- Page text:
------------------------
I am terrible about finishing things. The better part of my life has been spent making stuff- painting, writing, sewing, knitting, babies, cooking. And while I finished the baby-making and I usually finish dinner, there are very few projects or goals I finish, really finish, on the first pass. I used to feel bad about this- when I would paint, I imagined if I didn’t finish it the first go-through, it was never getting done. And it became something of a self-fulfilling prophesy. I believed the story I told myself about me.

As the years have swept over and past me, I find I look at many things differently now, and my propensity to leave things unfinished is actually okay. I come back to them, I rethink my ideas, I circle around, with a new perspective, like ascending a spiral staircase. As my life moves on, I come back around to themes and vistas that are familiar, only I am not exactly in the same space, and I can add something different to my work. There is nuance in trusting myself this way.

Recently I have been listening to Malcolm Gladwell’s podcast Revisionist History, and he spends one whole cast talking bout creativity, and the process by which art and made-things are brought into the world. There are people who burst full-force and fully formed, like Athena from the head of Zeus, they are Picassos. There are people who incubate, who spiral around, who revisit and retool and rewrite; they are Cezannes. Both are important and vital. Age makes me more comfortable with the duality in my own life- there are times I am Picasso, and there are times I am Cezanne. Both manifest differing impetus to create in my life, and both yield important, if very different results.

I think the trick is to be kind enough to yourself to allow yourself the room to be both.

One of the things I have Cezanne’d is finishing my graduate degree. I started, full steam ahead, but when my program was changed and I was offered a spot in a different cohort, it wasn’t what I wanted to do, and I found myself at an impasse. It seemed like a good time to take a break, and now, education-wise, I am a lonely train on a siding, and I’ve got some weeds around my wheels. Honestly, I love (love!) being in school, but every time I mention it, my kids audibly groan and side-eye me. They remember my college years, unlike most kids, and they know the work involved. But it bothers me that I left it undone.

When I am kind to myself, I actually see the body of my work, and it cannot be summed up in a degree or in a trite statement. The things I have created are complicated, varied, vast— and maybe some of them are even meaningful to some people besides me. My life has not been simple or boring, and the stories behind the things I have made might one day fill books. More and more, I am hearing the whispering: It’s time.
------------------------
Source data:

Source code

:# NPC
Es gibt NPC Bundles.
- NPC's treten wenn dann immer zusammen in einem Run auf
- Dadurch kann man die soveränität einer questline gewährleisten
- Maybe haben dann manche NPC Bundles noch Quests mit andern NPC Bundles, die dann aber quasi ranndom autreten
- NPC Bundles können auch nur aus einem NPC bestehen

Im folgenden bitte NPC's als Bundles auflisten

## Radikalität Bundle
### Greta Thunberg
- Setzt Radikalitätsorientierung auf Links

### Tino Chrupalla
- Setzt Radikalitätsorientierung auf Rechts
------------------------
- Questions to answer:
• a. Rewrite the paragraph of the essay on unfinished work that begins "Recently I have been listening" in a shorter form, keeping its main facts.
• b. Transcribe the essay on unfinished work from "I think the" up to and including "left it undone.".

- Solutions to the problems:
• a. The writer has been listening to Malcolm Gladwell's podcast Revisionist History, which spends an episode on creativity and how made things come into the world. Some creators, the Picassos, burst out with work fully formed. Others, the Cezannes, incubate, revisit and rewrite. Both are vital. Age has made the writer comfortable being Picasso at some times and Cezanne at others, and each mode brings a different drive to create and important but different results.

• b.
I think the trick is to be kind enough to yourself to allow yourself the room to be both.

One of the things I have Cezanne’d is finishing my graduate degree. I started, full steam ahead, but when my program was changed and I was offered a spot in a different cohort, it wasn’t what I wanted to do, and I found myself at an impasse. It seemed like a good time to take a break, and now, education-wise, I am a lonely train on a siding, and I’ve got some weeds around my wheels. Honestly, I love (love!) being in school, but every time I mention it, my kids audibly groan and side-eye me. They remember my college years, unlike most kids, and they know the work involved. But it bothers me that I left it undone.